How do the rest of you HPM folks feel about pharma and our field?

Would it help us grow faster like SHM, or would we pay a price in being 'influenced' too much?

Feel free to share your opinions on that or comparing our field and our annual meetings/societies to other ones you are familiar with. W
hat could we do better as a field? What should AAHPM focus on? Or NHPCO? Or HPNA? Talk about it here and if we get some comments I will make sure the right people in those organizations see them.

I will plan on commenting next week (after my vacation!) on the great focus that the SHM annual meeting had on palliative medicine. They had a sole track of lectures dedicated to palliative care! I was impressed with that attention to our field by hospitalists!

Which brings me to my second topic...ASCO! And why don't they have a palliative care track?

The annual meeting is this weekend in Chicago.
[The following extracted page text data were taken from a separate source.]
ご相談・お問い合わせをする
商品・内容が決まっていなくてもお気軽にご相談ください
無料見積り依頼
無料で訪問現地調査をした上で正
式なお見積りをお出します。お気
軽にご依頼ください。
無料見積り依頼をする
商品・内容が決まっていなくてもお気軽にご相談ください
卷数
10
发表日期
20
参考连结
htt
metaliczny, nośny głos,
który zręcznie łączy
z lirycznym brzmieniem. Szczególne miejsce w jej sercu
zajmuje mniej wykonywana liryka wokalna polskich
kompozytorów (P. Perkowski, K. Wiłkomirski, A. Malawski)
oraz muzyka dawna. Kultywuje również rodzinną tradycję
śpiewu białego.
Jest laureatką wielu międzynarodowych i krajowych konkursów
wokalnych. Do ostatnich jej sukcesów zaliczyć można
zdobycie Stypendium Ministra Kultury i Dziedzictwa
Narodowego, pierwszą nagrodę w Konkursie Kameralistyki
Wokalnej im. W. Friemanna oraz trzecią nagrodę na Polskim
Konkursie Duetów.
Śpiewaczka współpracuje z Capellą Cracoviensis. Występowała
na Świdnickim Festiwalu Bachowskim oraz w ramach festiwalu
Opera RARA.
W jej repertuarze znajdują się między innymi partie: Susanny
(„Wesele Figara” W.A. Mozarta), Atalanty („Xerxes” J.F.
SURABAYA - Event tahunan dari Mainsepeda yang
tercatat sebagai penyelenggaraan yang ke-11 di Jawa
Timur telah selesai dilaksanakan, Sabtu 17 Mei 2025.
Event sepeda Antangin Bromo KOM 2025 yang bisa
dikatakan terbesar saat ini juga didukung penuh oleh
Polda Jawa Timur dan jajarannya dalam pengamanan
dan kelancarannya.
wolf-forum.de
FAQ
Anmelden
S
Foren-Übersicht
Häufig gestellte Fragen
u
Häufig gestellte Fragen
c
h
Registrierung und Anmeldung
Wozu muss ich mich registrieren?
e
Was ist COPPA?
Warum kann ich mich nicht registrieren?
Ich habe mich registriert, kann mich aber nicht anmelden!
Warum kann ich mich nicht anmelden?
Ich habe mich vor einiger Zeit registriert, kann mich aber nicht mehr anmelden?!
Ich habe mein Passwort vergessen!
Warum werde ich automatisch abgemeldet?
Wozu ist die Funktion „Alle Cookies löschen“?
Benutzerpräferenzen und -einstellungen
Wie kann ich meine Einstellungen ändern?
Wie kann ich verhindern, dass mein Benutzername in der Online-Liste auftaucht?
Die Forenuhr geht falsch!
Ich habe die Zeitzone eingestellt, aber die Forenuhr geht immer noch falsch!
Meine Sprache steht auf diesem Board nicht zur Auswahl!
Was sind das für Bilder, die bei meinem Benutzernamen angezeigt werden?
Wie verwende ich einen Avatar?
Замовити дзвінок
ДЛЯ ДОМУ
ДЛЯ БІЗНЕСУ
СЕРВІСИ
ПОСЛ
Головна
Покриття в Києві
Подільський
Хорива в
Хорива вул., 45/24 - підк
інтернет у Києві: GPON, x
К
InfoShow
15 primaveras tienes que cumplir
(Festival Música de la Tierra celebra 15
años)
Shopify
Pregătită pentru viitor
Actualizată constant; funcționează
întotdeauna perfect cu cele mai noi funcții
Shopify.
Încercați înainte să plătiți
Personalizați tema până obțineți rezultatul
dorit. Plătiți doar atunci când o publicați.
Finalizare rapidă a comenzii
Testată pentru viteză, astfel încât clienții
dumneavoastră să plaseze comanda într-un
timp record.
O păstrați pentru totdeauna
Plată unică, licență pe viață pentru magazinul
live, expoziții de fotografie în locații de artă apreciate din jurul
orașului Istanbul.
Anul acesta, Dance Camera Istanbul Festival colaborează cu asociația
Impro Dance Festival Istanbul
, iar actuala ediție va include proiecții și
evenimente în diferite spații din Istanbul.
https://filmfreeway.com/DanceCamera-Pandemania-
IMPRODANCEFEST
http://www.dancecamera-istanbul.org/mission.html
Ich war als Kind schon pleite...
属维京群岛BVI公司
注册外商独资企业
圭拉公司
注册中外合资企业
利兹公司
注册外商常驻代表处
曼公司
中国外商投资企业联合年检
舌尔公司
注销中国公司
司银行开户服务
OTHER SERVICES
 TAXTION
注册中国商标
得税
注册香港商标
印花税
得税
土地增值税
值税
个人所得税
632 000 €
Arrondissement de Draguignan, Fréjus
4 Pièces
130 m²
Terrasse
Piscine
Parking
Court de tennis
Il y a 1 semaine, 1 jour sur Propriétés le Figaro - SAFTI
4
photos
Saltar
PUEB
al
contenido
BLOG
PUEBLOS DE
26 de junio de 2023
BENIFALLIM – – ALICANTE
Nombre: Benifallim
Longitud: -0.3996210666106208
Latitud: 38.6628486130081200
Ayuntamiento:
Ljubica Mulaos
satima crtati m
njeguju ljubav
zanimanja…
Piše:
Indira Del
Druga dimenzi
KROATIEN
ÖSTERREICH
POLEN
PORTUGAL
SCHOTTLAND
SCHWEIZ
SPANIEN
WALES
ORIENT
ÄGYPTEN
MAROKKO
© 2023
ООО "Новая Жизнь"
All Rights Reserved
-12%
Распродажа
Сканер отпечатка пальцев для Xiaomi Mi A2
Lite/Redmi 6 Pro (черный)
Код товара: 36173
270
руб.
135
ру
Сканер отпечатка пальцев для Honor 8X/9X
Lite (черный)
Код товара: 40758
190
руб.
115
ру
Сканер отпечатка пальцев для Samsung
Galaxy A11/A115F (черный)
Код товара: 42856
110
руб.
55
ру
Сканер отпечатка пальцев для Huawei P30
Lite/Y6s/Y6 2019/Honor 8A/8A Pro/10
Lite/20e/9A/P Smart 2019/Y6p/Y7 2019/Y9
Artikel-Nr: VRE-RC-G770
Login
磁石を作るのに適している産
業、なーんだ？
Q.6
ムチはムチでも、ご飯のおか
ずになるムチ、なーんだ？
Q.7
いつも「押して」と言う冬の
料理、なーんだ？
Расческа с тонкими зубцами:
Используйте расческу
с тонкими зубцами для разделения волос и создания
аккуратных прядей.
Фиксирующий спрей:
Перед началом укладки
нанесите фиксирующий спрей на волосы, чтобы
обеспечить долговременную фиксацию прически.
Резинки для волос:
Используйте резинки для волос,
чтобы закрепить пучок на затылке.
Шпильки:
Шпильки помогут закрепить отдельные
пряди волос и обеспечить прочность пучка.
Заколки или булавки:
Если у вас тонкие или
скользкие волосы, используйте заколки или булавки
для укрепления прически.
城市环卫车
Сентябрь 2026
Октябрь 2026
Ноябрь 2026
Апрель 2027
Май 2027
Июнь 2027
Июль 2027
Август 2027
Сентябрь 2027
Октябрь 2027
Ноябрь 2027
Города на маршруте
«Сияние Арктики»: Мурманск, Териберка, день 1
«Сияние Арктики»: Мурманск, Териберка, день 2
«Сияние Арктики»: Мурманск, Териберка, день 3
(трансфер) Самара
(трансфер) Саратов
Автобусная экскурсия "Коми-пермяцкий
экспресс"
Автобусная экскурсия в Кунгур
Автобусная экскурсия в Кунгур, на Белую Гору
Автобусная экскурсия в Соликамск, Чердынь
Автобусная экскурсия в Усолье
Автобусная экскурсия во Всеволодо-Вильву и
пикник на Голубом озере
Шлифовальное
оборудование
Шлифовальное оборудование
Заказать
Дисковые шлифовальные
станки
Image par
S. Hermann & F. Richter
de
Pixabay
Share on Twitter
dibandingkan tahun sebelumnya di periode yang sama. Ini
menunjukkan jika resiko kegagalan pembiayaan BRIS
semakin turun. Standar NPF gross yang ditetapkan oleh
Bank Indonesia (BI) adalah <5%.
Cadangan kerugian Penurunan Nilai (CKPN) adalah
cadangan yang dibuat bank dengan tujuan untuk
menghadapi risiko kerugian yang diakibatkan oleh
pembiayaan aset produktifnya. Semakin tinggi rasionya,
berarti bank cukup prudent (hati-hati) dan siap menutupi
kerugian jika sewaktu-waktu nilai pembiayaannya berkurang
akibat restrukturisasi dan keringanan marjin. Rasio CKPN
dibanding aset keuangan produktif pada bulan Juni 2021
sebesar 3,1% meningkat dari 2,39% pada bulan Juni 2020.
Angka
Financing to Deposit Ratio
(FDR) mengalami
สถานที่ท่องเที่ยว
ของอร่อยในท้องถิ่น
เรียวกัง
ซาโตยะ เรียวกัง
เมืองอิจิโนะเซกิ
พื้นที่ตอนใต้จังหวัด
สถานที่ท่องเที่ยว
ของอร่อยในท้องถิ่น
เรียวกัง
I did a quick Adobe Reader search for some Pallaitive Care terms in their 80+ page handbook (abstract titles search results in parentheses) for the meeting and this is what I came up with:
  • Cancer - 659 (100+)
  • Pediatric - 24 (11)
  • Survivor - 15 (7)
  • Hospice - 12 (1)
  • Palliative - 12 (9)
  • Pain - 4 (12)
  • Prognosis - 2 (10)
  • Fatigue - 2 (7)
  • Insomnia - 0 (0)
  • Cachexia - 0 (1)
  • Anorexia - 0 (1 - same one as above)
Any other terms to be searched?

When I reviewed ASCO's mission statement to make sure that palliative issues were part of their vision, I came across these two points that seem to highlight palliative care type issues:

  • FOSTERING communication among cancer-related medical subspecialties and the exchange of a wide range of ideas related to cancer, including its biology, prevention, diagnosis, staging, treatment, and psychosocial impact;
  • ASSISTING oncologists in addressing the challenges of the modern-day practice of oncology.
I realize this is a biggie of a meeting, but I guess I would hope for a little more focus on palliative care issues. Any readers out there ever been to ASCO? Please feel free to offer any insight? Since I have not been there I don't have a taste for the nuances that might be discussed, so I do not want to appear to naive.

If any Pallimed readers are going to ASCO and want to do a guest post about the meeting and what HPM practitioners should know about it, feel free to email Drew or I and we will possibly post it here. I know it is late notice but if you are interested let us know.

Hey Drew, maybe if we could get a press pass for Pallimed next year to go to ASCO?